### 抜粋:
━━━━━━
食料を輸入に大きく依存する中東・GCC諸国は、各国が独自に投資ファンドを設立し、農業分野への投資を行っているケースもあれば、中東諸国が共同でファンドを設立する場合もある。方法としては、途上国の農地を買い上げたり(長期リースの場合もある)、農業企業の株式を購入を通じて、食料・農業分野への投資を加速させている。
以下、少し古い情報(2009年前後)になるが、参考に記載しておく。
Qatar Investment Authority(QIA)
2000年設立の政府系投資ファンド。カタール国内のエネルギー分野以外に投資を行うことで安定的な収入を得ることを目的にしている。例えば以下のような分野がある。
その他、2009年にカタール投資庁傘下のハサッド食品社が、資本金1億ドルでスーダンに合弁農業企業を設立することを発表している。スーダンにある25万エーカーという巨大な農地を利用する。合弁企業の出資比率は、カタール投資庁傘下のハサッド食品社が75%で、残る25%がスーダン政府。
同様のモデルにて、合弁会社を設立すべく、ブラジル、米国、トルコ、アルゼンチンとも交渉を行っており、既に豪州で巨大事業を開始している。
アラブ農業投資開発庁(AAAID)
アラブ及びアフリカの20カ国で構成するアラブ農業投資開発庁(AAAID)では、2009年にアラブ諸国が農業企業の株式購入に特化する総額20億ドルの基金を設立。
アラブ農業投資開発庁(AAAID)は、既にUAEの農業企業であるアル・ラワビ乳製品社やロウダウ家禽社、フジャイラ家禽社の株式の30%をはじめとして、中東・アフリカの食料企業25社の株式を購入済みである。
━━━━━━
### 課題一覧:
(1) 抜粋をもとに、次の問いに答えてください。
(a) Qatar Investment Authority(QIA)は何年に設立されたか。
(b) スーダンの合弁農業企業におけるハサッド食品社の出資比率は何%か。
(c) アラブ農業投資開発庁(AAAID)は何カ国で構成されているか。
(2) 抜粋によれば、合弁会社の設立に向けて交渉中の国はどこか。すべて挙げよ。
データは抜粋の内容とは関係がない。

### 生データ:
━━━━━━
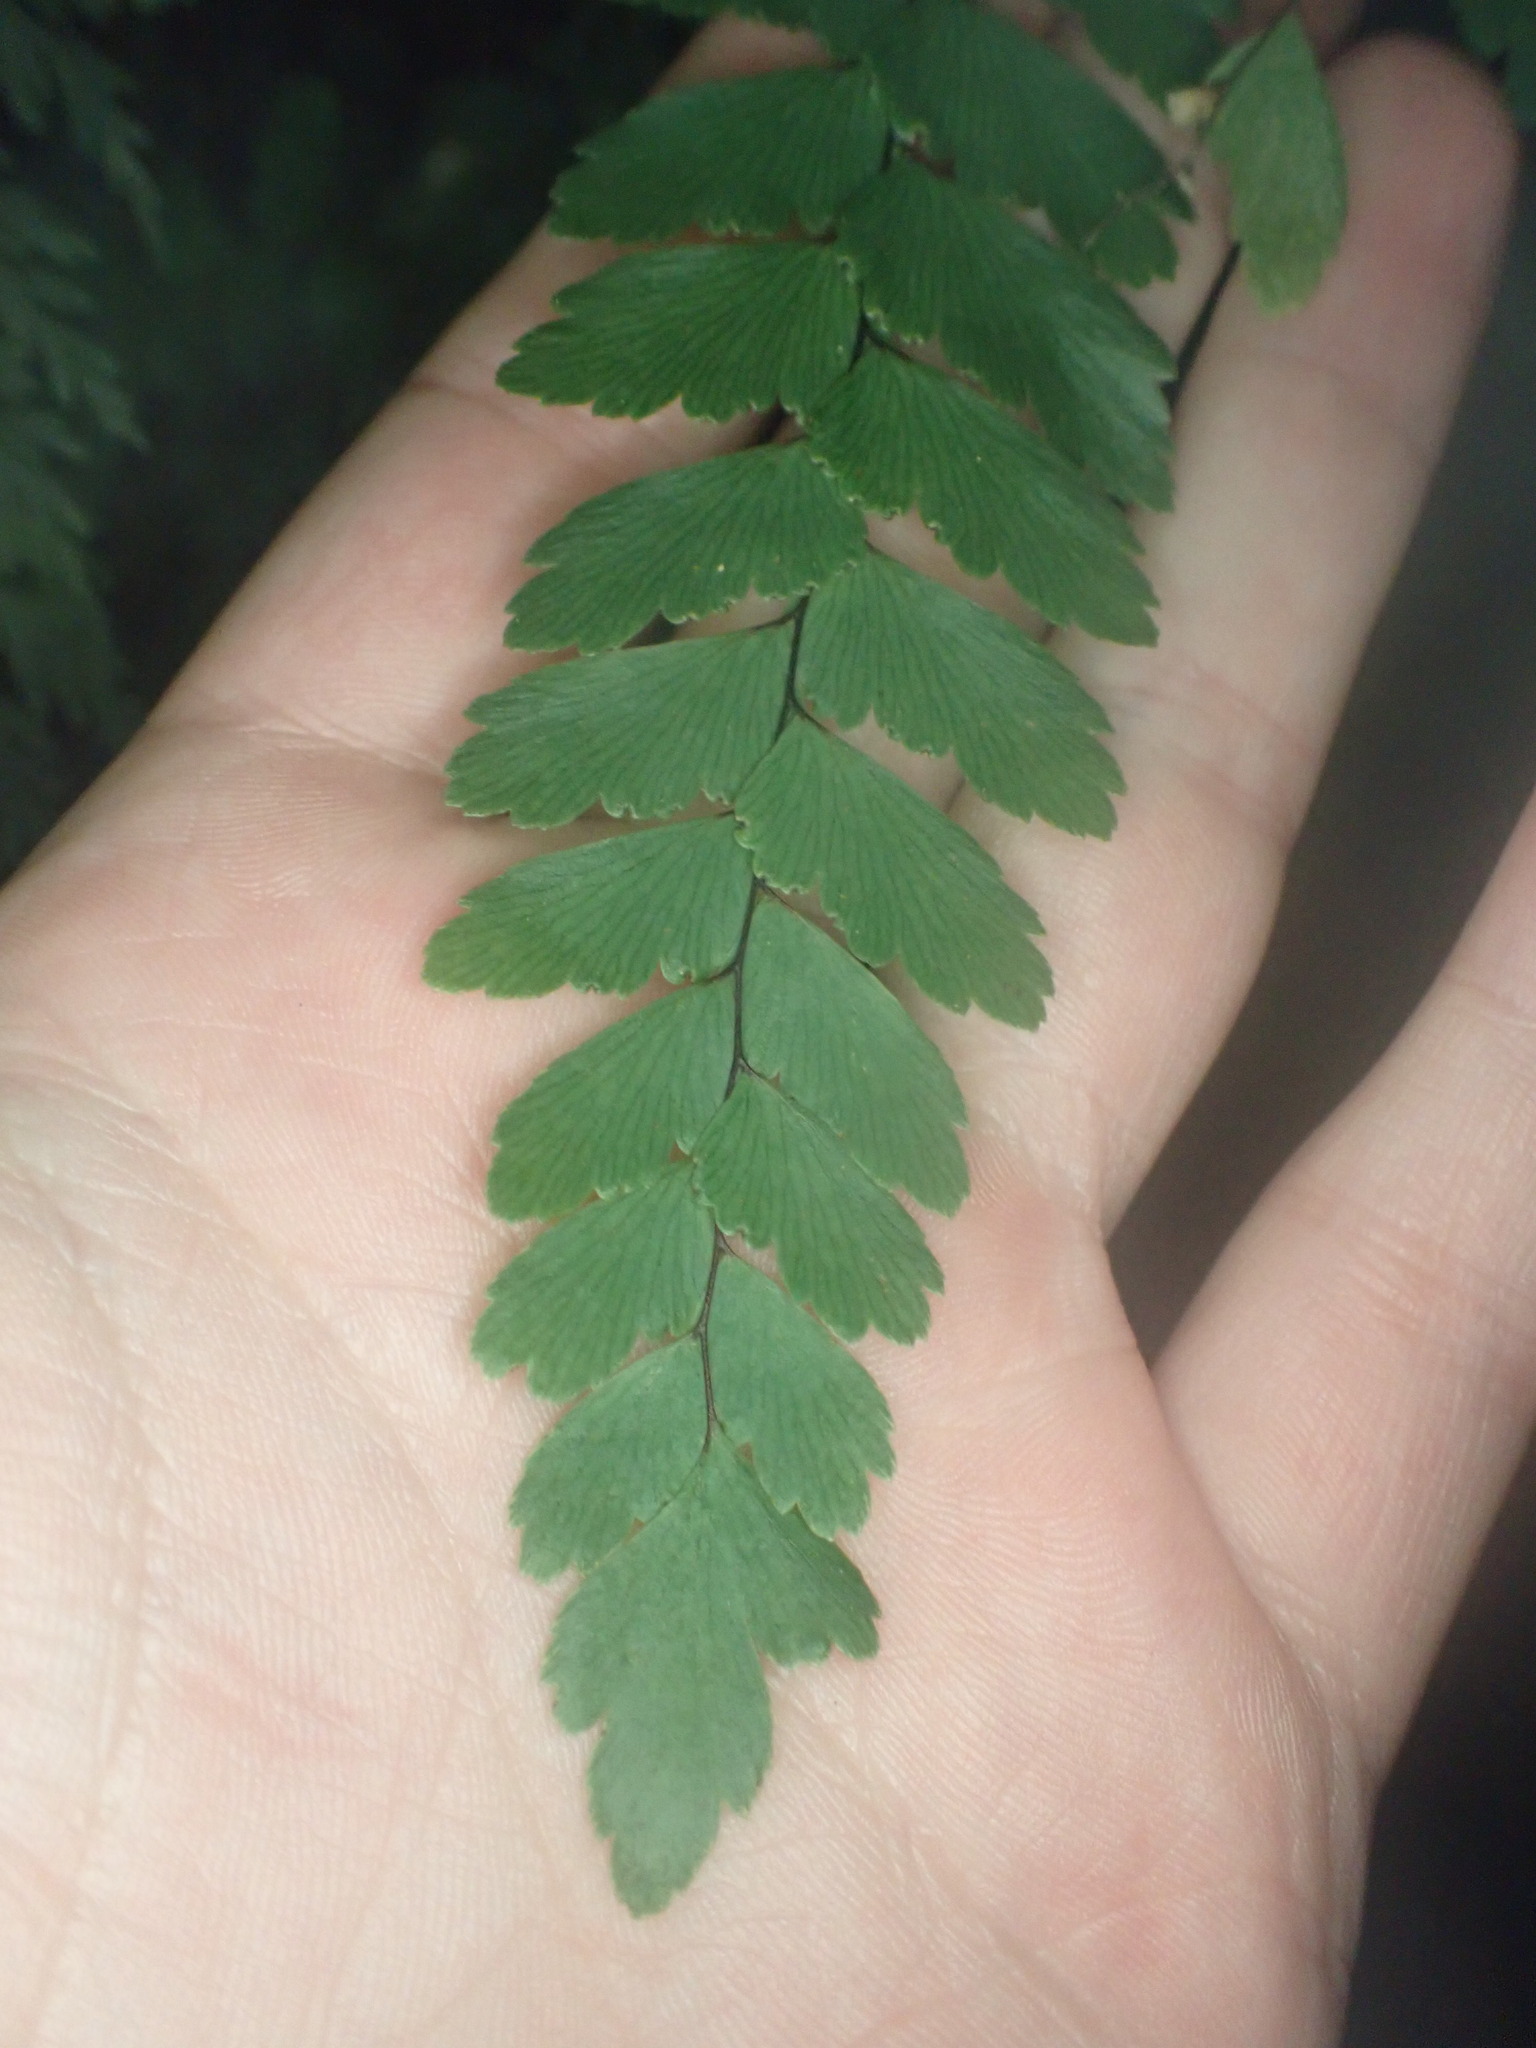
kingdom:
━━━━━━
### 解答:
(1)
(a) 2000年
(b) 75%
(c) 20カ国

(2) ブラジル、米国、トルコ、アルゼンチン